While the reported results do not provide a full list of categories or quantify how much more respondents plan to allocate to each area, they point to a clear theme: budget growth is not only about expanding technology footprints, but also about reinforcing how firms protect systems and data. For CIOs, security software can encompass a wide range of tools, including platforms for threat detection, identity and access controls, and security analytics, all of which tend to expand as cloud adoption and regulatory obligations increase.
Morgan Stanley typically uses CIO surveys as a barometer of enterprise technology demand, aiming to capture where IT leaders expect spending to move over the near term. In this cycle, the reported increase in budget growth expectations, combined with the vendor and category emphasis on Microsoft and security software, suggests that CIO optimism is filtering through to tangible planning rather than remaining confined to strategy discussions.
For the technology sector, these indicates matter because enterprise spend often influences how software and infrastructure companies pace revenue growth, hiring, and product roadmap decisions. When CIO surveys show IT budgets edging higher, market participants generally interpret that as a tailwind for software vendors tied to enterprise adoption, and a stronger platform for subscription and upgrade cycles.
Still, there are limits to what can be concluded from the reported summary alone. The information made available in the publication does not detail the survey sample size, the full question set, the distribution of responses across industries and company sizes, or whether the 3.8% figure reflects median expectations or a different statistical measure. It also does not specify whether Microsoft and security software were identified as winners because of new deployments, renewals, price changes, or incremental security initiatives.
Why It Matters
- Rising IT budget growth expectations can indicate improving demand conditions for enterprise software and related technology services.
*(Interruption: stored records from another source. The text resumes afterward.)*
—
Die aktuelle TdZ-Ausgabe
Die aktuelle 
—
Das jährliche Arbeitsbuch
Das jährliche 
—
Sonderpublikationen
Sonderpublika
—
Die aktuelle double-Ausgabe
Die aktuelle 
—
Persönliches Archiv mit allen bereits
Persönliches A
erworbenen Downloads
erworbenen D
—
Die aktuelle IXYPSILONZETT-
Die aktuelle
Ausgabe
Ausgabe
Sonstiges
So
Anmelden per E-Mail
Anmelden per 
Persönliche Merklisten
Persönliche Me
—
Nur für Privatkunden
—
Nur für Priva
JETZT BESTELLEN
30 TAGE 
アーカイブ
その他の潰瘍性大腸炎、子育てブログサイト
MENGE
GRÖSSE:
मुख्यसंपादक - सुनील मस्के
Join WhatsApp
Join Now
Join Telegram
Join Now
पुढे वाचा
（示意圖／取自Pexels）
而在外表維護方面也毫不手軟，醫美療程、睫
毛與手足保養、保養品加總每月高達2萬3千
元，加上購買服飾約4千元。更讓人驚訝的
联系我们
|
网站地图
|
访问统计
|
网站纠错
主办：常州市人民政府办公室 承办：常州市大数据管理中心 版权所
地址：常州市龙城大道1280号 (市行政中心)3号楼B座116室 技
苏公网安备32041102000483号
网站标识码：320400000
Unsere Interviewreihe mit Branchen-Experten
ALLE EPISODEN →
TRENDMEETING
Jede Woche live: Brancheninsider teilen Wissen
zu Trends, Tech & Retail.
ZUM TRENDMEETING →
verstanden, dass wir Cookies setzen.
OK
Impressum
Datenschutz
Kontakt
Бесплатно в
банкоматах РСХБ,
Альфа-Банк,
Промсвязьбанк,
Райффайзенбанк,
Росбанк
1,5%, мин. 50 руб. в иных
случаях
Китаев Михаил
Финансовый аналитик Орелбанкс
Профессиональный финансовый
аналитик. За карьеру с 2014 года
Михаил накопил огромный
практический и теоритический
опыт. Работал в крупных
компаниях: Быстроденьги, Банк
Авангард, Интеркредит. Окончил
- Vendor and category mentions, such as Microsoft and security software, can shape how market participants assess near-term sales momentum.
- Security software emphasis suggests companies are continuing to prioritize risk reduction alongside broader technology modernization.
- The limited disclosure in the published summary leaves uncertainty about how widespread the “winner” indicates are across industries.
Key Facts
- Morgan Stanley’s Q2 2026 CIO survey reports that expected IT budget growth for the year rose quarter over quarter to 3.8%.
- The survey results highlight Microsoft as an emerging area that CIOs say is doing well in planned spending.
- Security software is also identified as an emerging focus area among CIOs in the survey.
- The reported takeaway frames the data as evidence of firming enterprise technology spending expectations heading into 2026.